Overall, my experiences with hostels were positive.  I was very surprised at how inexpensive they were.  Even our hotel in Weimar was very reasonable for U.S. standards.  The only thing with the hotel was that there is a "tax for the town" included, and it had to be paid for with cash.  But, it was only a few euros.  Literally, just a few, so it wasn't any big deal.

My whole perspective of hostels has changed.   As I said before, there are a couple that I definitely would stay at again.  And, the price is right!


  1. I find that fascinating = what variety and how brave you were to give it a try!

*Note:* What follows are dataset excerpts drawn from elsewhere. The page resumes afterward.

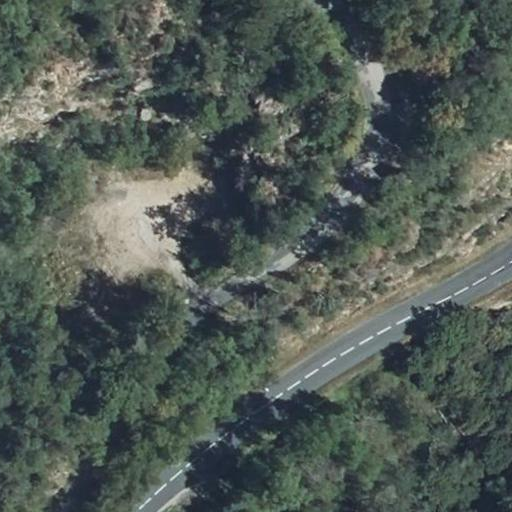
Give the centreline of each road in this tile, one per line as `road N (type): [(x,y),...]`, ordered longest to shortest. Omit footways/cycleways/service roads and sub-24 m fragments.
road 1 (unclassified): [(64,511),(143,373),(196,311),(323,229),(383,145),(373,57),(332,0)]
road 2 (secondary): [(511,264),(371,335),(290,387),(139,511)]
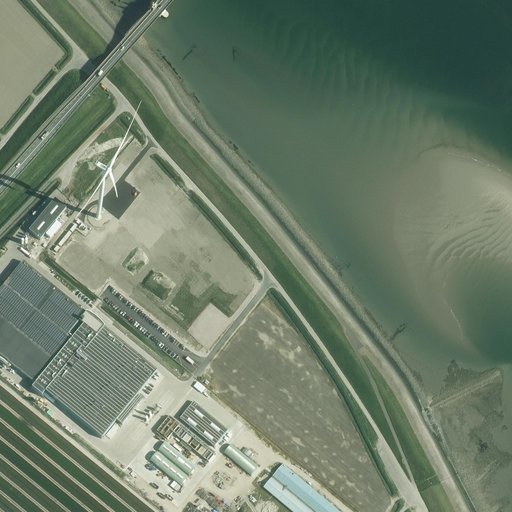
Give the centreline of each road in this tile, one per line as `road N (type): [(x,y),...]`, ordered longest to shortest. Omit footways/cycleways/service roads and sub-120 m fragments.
road 1 (unclassified): [(415,498),(276,285),(79,55)]
road 2 (primary): [(0,186),(165,0)]
road 3 (unclassified): [(0,147),(79,55)]
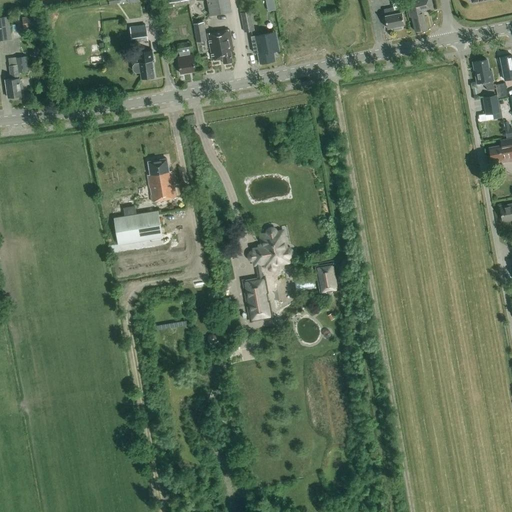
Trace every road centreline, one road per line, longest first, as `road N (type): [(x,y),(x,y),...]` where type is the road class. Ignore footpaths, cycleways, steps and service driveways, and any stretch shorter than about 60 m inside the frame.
road 1 (track): [(328,66),(411,511)]
road 2 (track): [(231,259),(123,292),(161,511)]
road 3 (tertiary): [(171,99),(452,38)]
road 4 (tertiary): [(0,123),(171,99)]
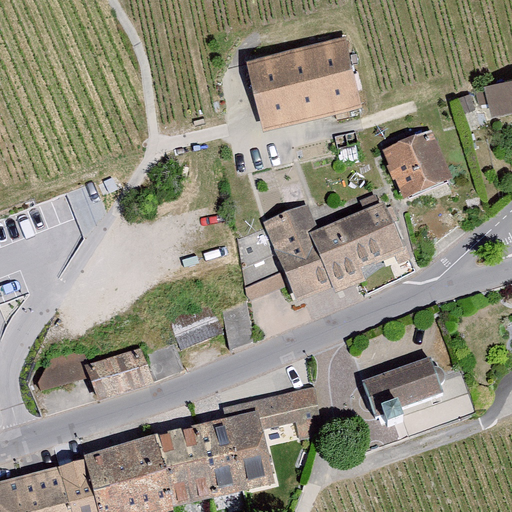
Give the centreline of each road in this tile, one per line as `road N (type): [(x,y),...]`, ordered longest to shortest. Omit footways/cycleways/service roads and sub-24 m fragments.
road 1 (tertiary): [(428,298),(0,441)]
road 2 (track): [(338,328),(319,481),(306,511)]
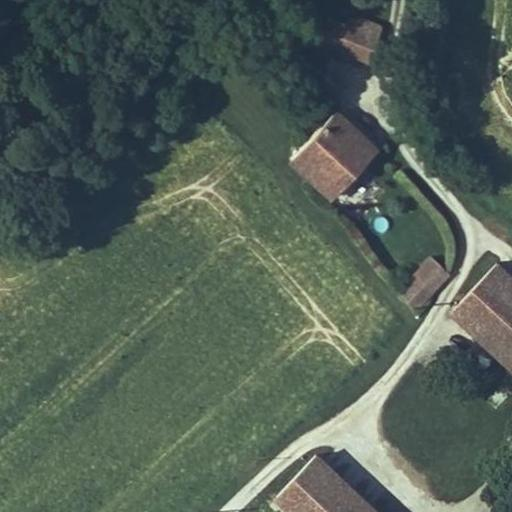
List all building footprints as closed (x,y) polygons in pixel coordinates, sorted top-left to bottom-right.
[(317,43),(362,56),(372,23),(327,9),(317,43)] [(345,52),(326,81),(350,96),(365,74),(353,67),(358,60),(345,52)] [(370,154),(325,113),(287,154),(332,195),(370,154)] [(392,277),(405,290),(411,296),(427,279),(407,260),(392,277)] [(449,314),(511,368),(511,288),(487,268),(449,314)] [(335,511),(417,511),(342,448),(306,488),(335,511)]
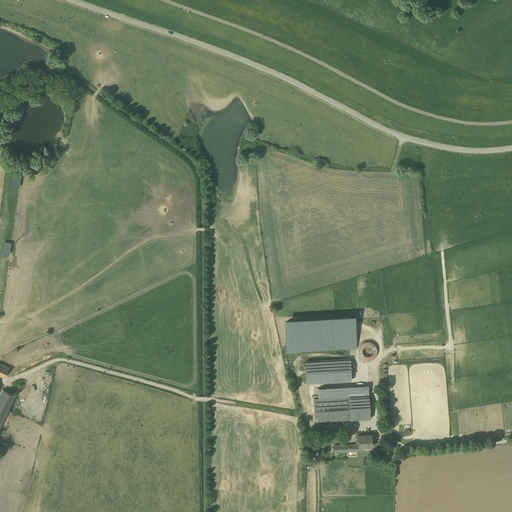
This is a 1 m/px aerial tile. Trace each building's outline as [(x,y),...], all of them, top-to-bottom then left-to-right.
[(11,185),(19,187),(21,177),(14,175),(11,185)] [(10,253),(11,242),(4,241),(3,252),(10,253)] [(355,318),(285,322),(287,349),(357,345),(355,318)] [(367,342),(364,343),(361,345),(360,348),(359,351),(360,354),(361,356),(363,358),(363,361),(365,362),(366,360),(369,360),(372,359),(374,357),(376,354),(377,351),(376,348),(375,345),(372,343),(370,342),(367,342)] [(350,359),(305,361),(306,383),(352,380),(350,359)] [(11,368),(0,363),(0,375),(6,378),(11,368)] [(369,385),(318,388),(319,398),(350,397),(354,396),(353,389),(364,388),(364,396),(369,396),(369,385)] [(1,388),(0,390),(0,424),(14,394),(1,388)] [(364,388),(353,389),(354,396),(364,396),(364,388)] [(354,396),(350,397),(351,420),(371,419),(370,407),(372,407),(371,397),(369,397),(369,396),(364,396),(354,396)] [(319,398),(314,399),(315,422),(337,420),(346,420),(351,420),(350,397),(319,398)] [(372,434),(359,435),(359,444),(359,447),(360,447),(373,446),(372,434)]
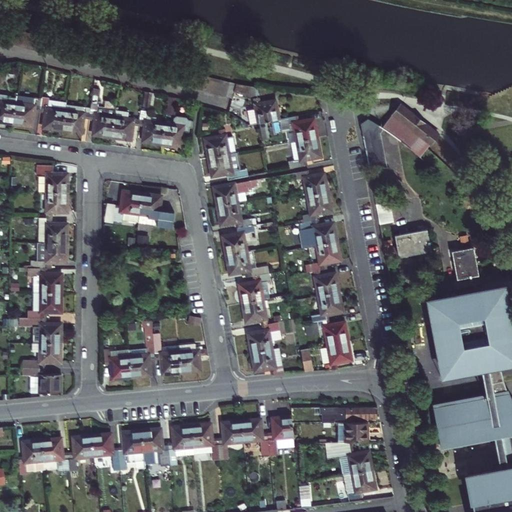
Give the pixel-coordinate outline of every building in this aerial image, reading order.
[(0,42),(7,44),(10,29),(2,28),(0,38),(0,42)] [(14,46),(17,31),(10,29),(7,44),(14,46)] [(25,33),(17,31),(14,46),(21,48),(25,33)] [(32,35),(25,33),(21,48),(28,50),(32,35)] [(39,36),(32,35),(28,50),(36,51),(39,36)] [(46,38),(39,36),(36,51),(43,53),(46,38)] [(54,40),(46,38),(43,53),(50,55),(54,40)] [(61,42),(54,40),(50,55),(57,57),(61,42)] [(68,43),(61,42),(57,57),(65,58),(68,43)] [(76,45),(68,43),(65,58),(72,60),(76,45)] [(83,47),(76,45),(72,60),(80,62),(83,47)] [(90,49),(83,47),(80,62),(87,64),(90,49)] [(98,51),(90,49),(87,64),(94,65),(98,51)] [(105,52),(98,51),(94,65),(102,67),(105,52)] [(112,54),(105,52),(102,67),(109,69),(112,54)] [(120,56),(112,54),(109,69),(116,71),(120,56)] [(127,58),(120,56),(116,71),(123,72),(127,58)] [(134,59),(127,58),(123,72),(131,74),(134,59)] [(142,61),(134,59),(131,74),(138,76),(142,61)] [(149,63),(142,61),(138,76),(145,78),(149,63)] [(156,65),(149,63),(145,78),(153,80),(156,65)] [(163,66),(156,65),(153,80),(160,81),(163,66)] [(171,68),(163,66),(160,81),(167,83),(171,68)] [(178,70),(171,68),(167,83),(174,85),(178,70)] [(185,72),(178,70),(174,85),(182,87),(185,72)] [(192,73),(185,72),(182,87),(189,88),(192,73)] [(197,90),(200,75),(192,73),(189,88),(197,90)] [(204,92),(207,77),(200,75),(197,90),(204,92)] [(215,79),(207,77),(204,92),(211,94),(215,79)] [(222,81),(215,79),(211,94),(218,95),(222,81)] [(229,82),(222,81),(218,95),(226,97),(229,82)] [(237,84),(229,82),(226,97),(233,99),(235,88),(237,84)] [(237,84),(235,88),(237,88),(237,93),(252,96),(261,94),(260,87),(237,84)] [(91,109),(89,120),(96,120),(93,135),(112,138),(116,110),(116,108),(99,106),(101,90),(94,89),(91,109)] [(150,109),(152,94),(145,93),(143,108),(150,109)] [(0,121),(13,124),(16,99),(6,98),(6,97),(0,96),(0,121)] [(16,99),(13,124),(32,126),(34,112),(39,113),(41,99),(17,96),(16,99)] [(66,105),(66,103),(49,100),(49,97),(42,96),(41,99),(39,113),(46,114),(44,128),(62,131),(66,105)] [(280,118),(277,100),(261,102),(261,96),(254,97),(256,107),(248,108),(250,123),(259,122),(280,118)] [(66,105),(62,131),(81,133),(83,119),(89,120),(91,109),(66,105)] [(400,105),(392,115),(430,144),(438,134),(400,105)] [(116,110),(112,138),(130,140),(133,126),(139,127),(140,120),(128,119),(129,112),(116,110)] [(161,145),(164,124),(155,122),(155,117),(147,116),(148,111),(141,110),(140,120),(139,127),(145,127),(143,142),(161,145)] [(288,124),(291,142),(318,137),(315,118),(300,121),(299,115),(286,117),(281,118),(282,125),(288,124)] [(392,115),(383,127),(395,135),(400,140),(409,147),(414,152),(420,157),(430,144),(392,115)] [(387,168),(379,125),(368,119),(360,124),(369,171),(381,168),(387,168)] [(164,124),(161,145),(180,147),(182,132),(188,133),(189,127),(188,127),(174,125),(164,124)] [(204,140),(207,158),(228,154),(224,130),(218,131),(220,137),(204,140)] [(233,134),(225,136),(228,154),(236,153),(233,134)] [(318,137),(291,142),(295,161),(289,162),(291,169),(308,166),(307,159),(322,156),(318,137)] [(225,174),(226,180),(247,177),(246,169),(239,171),(236,153),(228,154),(207,158),(211,177),(225,174)] [(399,153),(395,154),(395,161),(389,161),(389,167),(400,167),(399,153)] [(37,165),(37,193),(46,193),(68,193),(68,175),(53,174),(53,165),(37,165)] [(307,196),(328,192),(325,174),(310,176),(309,171),(296,173),(298,179),(304,178),(307,196)] [(212,188),(215,206),(237,203),(235,191),(241,189),(258,186),(257,180),(212,188)] [(244,201),(241,189),(235,191),(237,203),(244,201)] [(123,220),(138,222),(142,193),(123,190),(121,205),(115,204),(113,220),(122,221),(123,220)] [(328,192),(307,196),(310,212),(301,213),(303,222),(319,219),(317,213),(332,211),(328,192)] [(387,192),(374,195),(377,214),(391,212),(387,192)] [(46,193),(46,218),(52,218),(52,212),(68,212),(68,193),(46,193)] [(161,195),(142,193),(138,222),(162,225),(164,211),(159,210),(161,195)] [(237,203),(215,206),(219,226),(234,223),(235,228),(242,227),(237,203)] [(39,243),(46,243),(67,243),(68,225),(52,224),(52,218),(46,218),(46,224),(46,230),(40,230),(38,232),(39,243)] [(434,218),(393,226),(397,247),(439,239),(434,218)] [(303,222),(300,223),(301,229),(305,229),(308,247),(316,245),(338,241),(334,223),(320,226),(319,219),(303,222)] [(221,237),(225,255),(246,251),(242,227),(235,228),(236,234),(221,237)] [(320,270),(327,269),(326,263),(341,260),(338,241),(316,245),(319,263),(304,266),(306,273),(313,271),(320,270)] [(39,268),(46,268),(47,268),(52,268),(52,262),(67,262),(67,243),(46,243),(39,243),(39,268)] [(473,247),(451,251),(456,280),(478,276),(473,247)] [(251,276),(269,273),(268,266),(250,269),(246,251),(225,255),(228,274),(244,272),(245,277),(251,276)] [(47,274),(47,268),(46,268),(39,268),(26,268),(26,276),(41,276),(41,293),(62,293),(62,274),(47,274)] [(313,271),(317,296),(339,292),(336,274),(321,276),(320,270),(313,271)] [(237,286),(241,304),(262,300),(259,282),(265,281),(270,280),(269,273),(251,276),(252,283),(237,286)] [(482,284),(483,291),(503,287),(507,307),(511,305),(511,295),(509,279),(482,284)] [(259,282),(262,300),(268,299),(265,281),(259,282)] [(483,291),(428,301),(432,321),(435,321),(442,355),(439,356),(442,376),(481,369),(499,365),(511,362),(511,332),(507,307),(503,287),(483,291)] [(339,292),(317,296),(321,315),(312,317),(313,322),(322,320),(329,319),(328,314),(343,311),(339,292)] [(62,293),(41,293),(41,318),(47,318),(47,312),(62,312),(62,293)] [(262,300),(241,304),(244,323),(260,320),(261,325),(267,324),(262,300)] [(47,325),(47,318),(41,318),(20,318),(20,327),(41,328),(40,343),(61,343),(62,325),(47,325)] [(327,345),(349,341),(345,323),(330,326),(329,319),(322,320),(327,345)] [(152,321),(145,322),(147,348),(147,355),(129,356),(131,378),(150,376),(149,361),(155,360),(153,333),(152,329),(152,321)] [(247,335),(250,353),(272,349),(274,348),(272,340),(281,339),(278,322),(267,324),(261,325),(262,332),(247,335)] [(153,333),(155,360),(161,360),(162,375),(181,373),(180,351),(162,353),(161,346),(160,332),(153,333)] [(349,341),(327,345),(332,371),(337,370),(338,370),(337,363),(352,360),(349,341)] [(61,362),(61,343),(40,343),(40,361),(22,361),(22,368),(46,368),(46,362),(61,362)] [(179,345),(180,351),(181,373),(200,372),(199,356),(204,356),(204,349),(198,350),(197,343),(179,345)] [(179,345),(161,346),(162,353),(180,351),(179,345)] [(281,367),(278,347),(274,348),(272,349),(275,368),(281,367)] [(313,370),(309,348),(300,350),(304,372),(313,370)] [(272,349),(250,353),(254,372),(269,370),(270,375),(283,374),(281,367),(275,368),(272,349)] [(112,358),(111,351),(111,350),(104,351),(105,364),(111,364),(112,379),(131,378),(129,356),(112,358)] [(499,365),(481,369),(486,396),(490,414),(511,409),(511,404),(511,403),(508,395),(505,388),(502,380),(500,372),(499,365)] [(46,374),(46,368),(22,368),(22,376),(31,376),(31,394),(61,394),(61,374),(46,374)] [(486,396),(435,406),(442,444),(462,440),(460,431),(476,428),(478,437),(494,434),(500,469),(467,476),(473,511),(511,511),(511,448),(509,432),(511,431),(511,409),(490,414),(486,396)] [(332,414),(332,418),(376,418),(376,408),(339,408),(335,408),(324,408),(320,408),(320,414),(332,414)] [(292,424),(291,416),(272,418),(274,433),(267,434),(269,456),(278,455),(276,439),(294,438),(292,424)] [(241,421),(243,442),(261,440),(262,457),(269,456),(267,434),(262,434),(260,419),(241,421)] [(218,438),(220,461),(228,460),(227,444),(243,442),(241,421),(222,422),(224,437),(218,438)] [(351,443),(367,442),(367,422),(344,423),(341,423),(337,423),(338,443),(341,443),(344,443),(351,443)] [(191,425),(193,447),(209,445),(210,452),(210,462),(220,461),(218,438),(211,438),(210,424),(191,425)] [(193,447),(191,425),(172,427),(174,442),(168,443),(170,465),(178,464),(177,448),(193,447)] [(160,428),(141,430),(143,451),(160,450),(162,466),(170,465),(168,443),(161,443),(160,428)] [(143,451),(141,430),(122,432),(123,447),(118,447),(118,454),(120,470),(129,469),(127,453),(143,451)] [(110,433),(91,435),(93,456),(118,454),(118,447),(111,448),(110,433)] [(93,456),(91,435),(72,436),(74,451),(68,452),(70,472),(77,471),(75,457),(93,456)] [(60,437),(41,439),(43,460),(61,459),(63,473),(70,472),(68,452),(62,452),(60,437)] [(43,460),(41,439),(23,441),(24,455),(17,456),(19,474),(28,473),(28,462),(43,460)] [(353,455),(351,443),(344,443),(341,443),(338,443),(319,443),(323,461),(347,456),(351,474),(372,470),(368,452),(353,455)] [(194,454),(210,452),(209,445),(193,447),(194,454)] [(372,470),(351,474),(356,499),(362,497),(361,491),(376,489),(372,470)] [(300,504),(310,504),(309,483),(299,484),(300,504)]
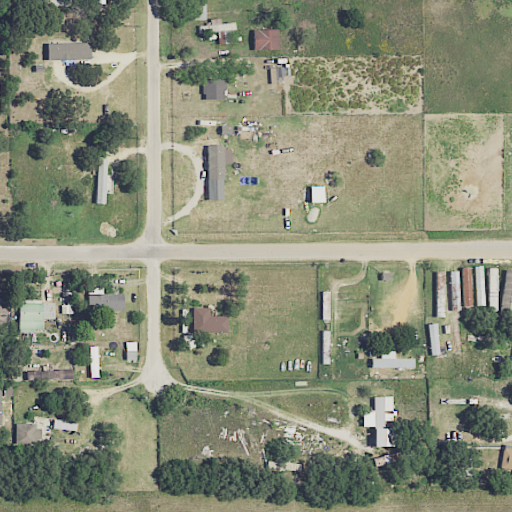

  2. I've always wondered about hostels too, we used to camp alot and some of the younger set we met on the trail when backpacking talked about them pretty much being a cot in a room with others, usually not people you knew and a bathroom down the hall. That was years ago, so it seems things have improved a bit.
    Breathing is Important

  3. Ditto to what Sweet Tea wrote!

  4. Had you gone to Stockholm, you could have stayed on an old sailing ship, moored by an island opposite the Royal Castle that serves as a hostel. I'm glad you wrote about your mostly positive experiences with European hostels here. They have been a popular way of stopping for the night there for many, many years.

  5. Hi, Mary! I've missed you and all the other ladies! Just been keeping extra busy this summer and hope to return to regular blogging soon! Sure looks like you had a fantastic trip! I enjoyed seeing your pictures! Thanks for letting us be a part of your adventure!

  6. You've changed my image of hostels. I really thought they were less like hotels and more like an open dorm room....these all seemed private and safe.

  7. That is wonderful to know. I would never think of staying in one but you sold me on this. You traveled to so many towns, how wonderful!